Mary finalizou Carlos antes que fugisse de seu alcance. Correu, apontou a espada em sua cabeça, e a espetou. A lâmina ficou gosmenta e escura, mas agora tinham uma ameaça a menos para se preocupar.
Dante eliminou Opal e Ramos após ambos entrarem em sua linha de ataque. O rifle soltou dois disparos que combinaram de acertar suas cabeças. O sangue preto começava a se espalhar pelo chão, e seus respingos maculavam ainda mais os rostos dos irmãos.
O brilho do rifle diminuía a cada disparo, fazendo Mary se ansiar de que talvez ele parasse de funcionar a qualquer momento. Tomou isso como um sinal para finalizar a luta de vez.
Desviava dos ataques de Eric e Pam, enquanto Dante tentava pela terceira vez acertar um tiro em Lucy. As criaturas pareciam ter vigor infinito, e uma velocidade acumulativa. Quanto mais dano recebiam, mais ágeis se tornavam. Talvez fosse apenas uma impressão de Mary. Estava cansada, mal raciocinava. Mas começava a enxergar vultos nos movimentos das criaturas.
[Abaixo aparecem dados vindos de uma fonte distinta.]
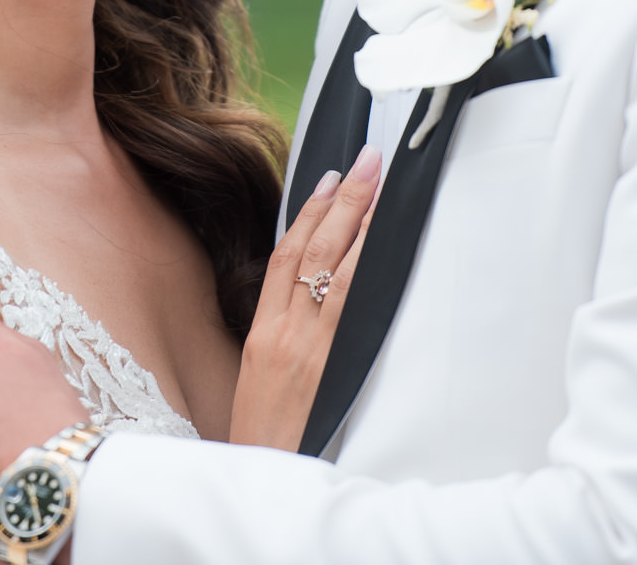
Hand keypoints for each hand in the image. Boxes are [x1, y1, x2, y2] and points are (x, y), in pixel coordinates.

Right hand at [229, 144, 381, 449]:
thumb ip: (280, 338)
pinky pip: (346, 305)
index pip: (282, 256)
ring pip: (330, 268)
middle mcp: (281, 331)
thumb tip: (309, 299)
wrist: (260, 475)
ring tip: (378, 184)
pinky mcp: (326, 365)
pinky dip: (362, 267)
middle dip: (340, 200)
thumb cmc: (263, 435)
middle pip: (308, 249)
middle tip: (366, 160)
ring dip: (358, 220)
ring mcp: (304, 346)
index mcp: (261, 333)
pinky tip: (379, 242)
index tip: (326, 178)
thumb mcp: (258, 379)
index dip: (305, 212)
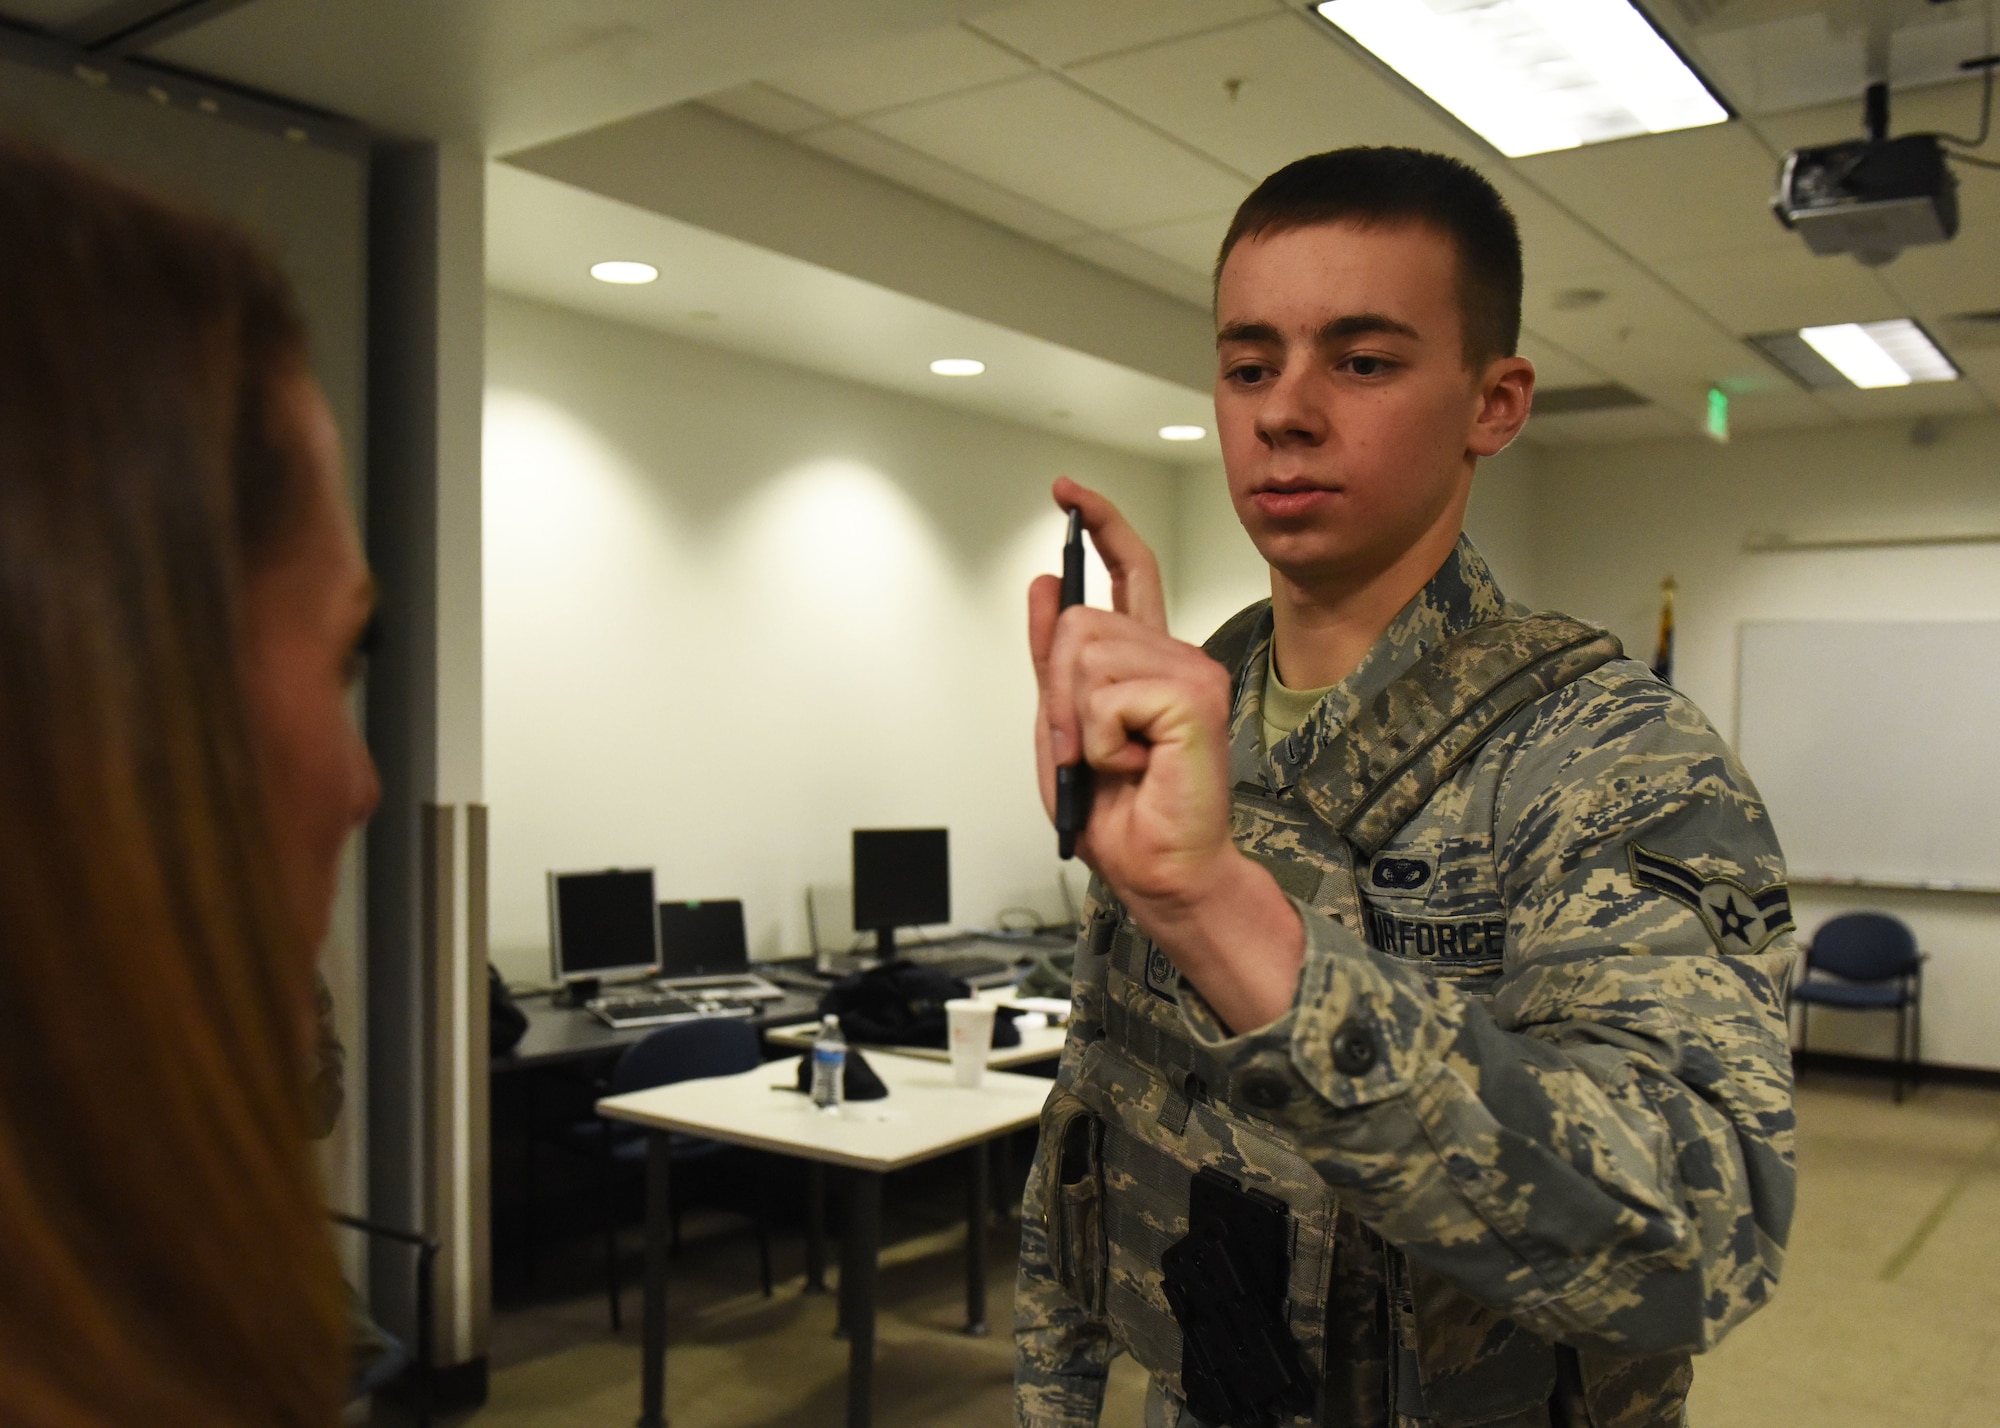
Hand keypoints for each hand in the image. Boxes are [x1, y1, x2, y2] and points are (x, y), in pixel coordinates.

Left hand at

Tentava se manter concentrada quando viu o irmão cair, e ser mordido na perna por Lucy. Ele levantou rapidamente, parecia bem, mas temeu por seus ferimentos. Sangue preto e vermelho se misturavam em sua pele, tornando difícil saber o quão grave os cortes eram.
Pensou em ir ajudá-lo, mas lembrou que também lutava. A morte viria fácil se dividisse o foco. Os golpes quase fatais que levou a alertaram disso: Eric a arranhou abaixo do peito e, com uma investida de Pam, ela caiu sobre um pedaço de viga. Conseguiu salvar suas costas de serem perfuradas, mas foi inevitável ganhar um corte no flanco.
Levantou por pouco e cortou a garganta de Eric em um ataque rápido. Golpeou seu pescoço repetidas vezes até notar a cabeça ceder e, quando somente um fio de carne restou, esperou a cabeça tombar para trás.
Os ataques da espada se mostravam perfeitos para enfrenta-los. Sem dúvidas, essa também devia ser uma arma idealista, pensou, enquanto perfurava o estômago de Pam. Quase teve sua orelha arrancada, mas, ao menos, eliminava mais uma do jogo.
Pam caiu à sua frente ao tempo em que Dante também acabava com Lucy — um disparo na testa derrubava qualquer monstro.
Agora restava somente Aurora.
Ela não se moveu desde o início da luta. Talvez apenas observar fizesse parte de sua estratégia. Talvez ainda estivesse consciente. Talvez ainda fosse Aurora...
Mary renegou qualquer motivo. No fim, sua eliminação era iminente. Precisava ser.
O irmão ainda levantava do chão, então agiu sozinha. Correu em direção à Aurora, evitando desviar o olhar de seu rosto. Da cabeça. Pretendia acabar com ela em um único ataque.
Aurora não se moveu quando a ponta da espada encostou em sua testa, e também não se moveu quando Mary desabou diante dela.
Sentiu-se fraca por falhar, mas como poderia? Aurora estava ali. Era ela. Quis abraçá-la, apertá-la e girá-la em seus braços. Quis tê-la...
Sucumbiu em lágrimas. Olhá-la tornava-se impossível, então lembrou da sugestão do irmão e escureceu sua visão.
Mesmo que os olhos estivessem fechados, as lágrimas ainda escorriam e ela ainda ouvia: sua respiração descontrolada, os grunhidos de Aurora e passos que ela imaginou serem do irmão. Ouviu um soluço, um click e uma palavra de sua própria boca: Maria.
Ouviu abafado o som do último disparo quando tapou os ouvidos.